_PASSAGE SHOWN_:
▼

SORT BY:

LIST ORDER
THREAD
AUTHOR
SUBJECT


SEARCH

IPS HOME


    [Date Prev][Date Next][Thread Prev][Thread Next][Date Index][Thread Index]

    RE: An IPS Transport Protocol (was A Transport Protocol Without ACK)



    > From: stewrtrs@stewart.chicago.il.us
    >
    > Any transport protocol proposal is ok. As long as it can be seen and
    > reviewed. So far I have seen only two TCP and SCTP.
    >
    > Oh, a little side note, any transport protocol proposed MUST be able to
    > show TCP like behavior in the face of congestion. And I think, IMHO, that
    > this means  that if it is NOT using RFC2581 procedures it MUST show that
    > it does backoff and share with TCP. It also has a HEAVY burden of proof to
    > show this facility at least in my mind and I would think in the
    > IESG's mind
    > as well...
    
    I will try to describe a transport protocol for iSCSI herein. This proposal
    addresses the RFC2581 for congestion management as well as queuing and
    resource management for iSCSI initiator and target devices.  I will call
    this IPS (IP Storage) Protocol which is a hybrid between FCP of fibre
    channel and TCP of IP.  The way this email is written, it is not a formal
    proposal by any stretch of imagination. I am a career adapter designer and I
    don't do RFC or windows and floors.  Therefore, in describing this IPS
    Protocol if I misuse any words that have specific meanings to RFCs, my
    sincere apology to this working group. Herein I assume the iSCSI IETF effort
    can be broken into two parts: one for mapping a SCSI request and response to
    one or more iSCSI PDUs and another for accommodating a transport protocol
    such as TCP, SCTP, or this proposed protocol, IPS.  This proposal addresses
    the second effort of the IETF.  If this assumption is wrong, hit the delete
    key now so you won't waste any more time.

▲

_EXERCISES_:
• a. Reproduce the part of the iSCSI transport post that runs from "[Date Prev][Date Next][Thread" to "Protocol Without ACK)".
• b. In the iSCSI transport post, the proposed IPS Protocol is a hybrid of which two protocols?

_RECORDS SUPPLIED_:
▼

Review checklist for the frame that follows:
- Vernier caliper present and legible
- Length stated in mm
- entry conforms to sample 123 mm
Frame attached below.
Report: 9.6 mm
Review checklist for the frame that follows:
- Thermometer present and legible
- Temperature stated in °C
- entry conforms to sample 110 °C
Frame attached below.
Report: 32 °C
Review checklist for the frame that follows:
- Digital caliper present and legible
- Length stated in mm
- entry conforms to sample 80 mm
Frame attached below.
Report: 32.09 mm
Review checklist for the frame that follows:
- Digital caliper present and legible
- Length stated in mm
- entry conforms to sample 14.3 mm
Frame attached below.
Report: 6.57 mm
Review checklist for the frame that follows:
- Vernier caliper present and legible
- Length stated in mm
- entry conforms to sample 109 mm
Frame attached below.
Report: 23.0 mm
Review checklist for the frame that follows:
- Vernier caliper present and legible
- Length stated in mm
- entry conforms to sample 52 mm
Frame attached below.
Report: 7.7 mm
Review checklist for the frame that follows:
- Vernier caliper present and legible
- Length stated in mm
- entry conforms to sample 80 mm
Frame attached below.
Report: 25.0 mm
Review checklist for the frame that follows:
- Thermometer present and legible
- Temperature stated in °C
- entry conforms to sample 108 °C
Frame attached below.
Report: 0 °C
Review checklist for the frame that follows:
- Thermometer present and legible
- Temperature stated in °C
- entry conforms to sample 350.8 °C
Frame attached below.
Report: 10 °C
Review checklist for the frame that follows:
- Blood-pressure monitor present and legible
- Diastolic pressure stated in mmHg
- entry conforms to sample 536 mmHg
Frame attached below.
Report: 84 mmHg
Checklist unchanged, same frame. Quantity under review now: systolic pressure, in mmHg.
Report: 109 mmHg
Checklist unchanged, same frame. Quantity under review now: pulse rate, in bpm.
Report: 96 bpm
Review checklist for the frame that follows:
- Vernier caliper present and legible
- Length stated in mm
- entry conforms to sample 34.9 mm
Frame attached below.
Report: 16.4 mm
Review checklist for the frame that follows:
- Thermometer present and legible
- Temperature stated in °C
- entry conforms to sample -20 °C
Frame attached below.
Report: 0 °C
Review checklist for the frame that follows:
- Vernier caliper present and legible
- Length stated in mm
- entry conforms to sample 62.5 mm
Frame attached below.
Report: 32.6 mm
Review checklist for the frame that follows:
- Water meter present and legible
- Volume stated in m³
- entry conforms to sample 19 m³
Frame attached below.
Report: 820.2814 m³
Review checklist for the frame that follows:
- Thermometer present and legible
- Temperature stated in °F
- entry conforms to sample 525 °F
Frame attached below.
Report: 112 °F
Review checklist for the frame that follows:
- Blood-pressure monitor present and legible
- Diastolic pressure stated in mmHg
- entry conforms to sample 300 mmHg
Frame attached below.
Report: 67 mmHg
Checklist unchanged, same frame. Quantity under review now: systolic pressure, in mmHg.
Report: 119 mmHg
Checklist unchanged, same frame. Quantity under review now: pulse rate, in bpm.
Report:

▲

_TASK ANSWERS_:
• a.
[Date Prev][Date Next][Thread Prev][Thread Next][Date Index][Thread Index]

    RE: An IPS Transport Protocol (was A Transport Protocol Without ACK)

• b. FCP of Fibre Channel and TCP of IP.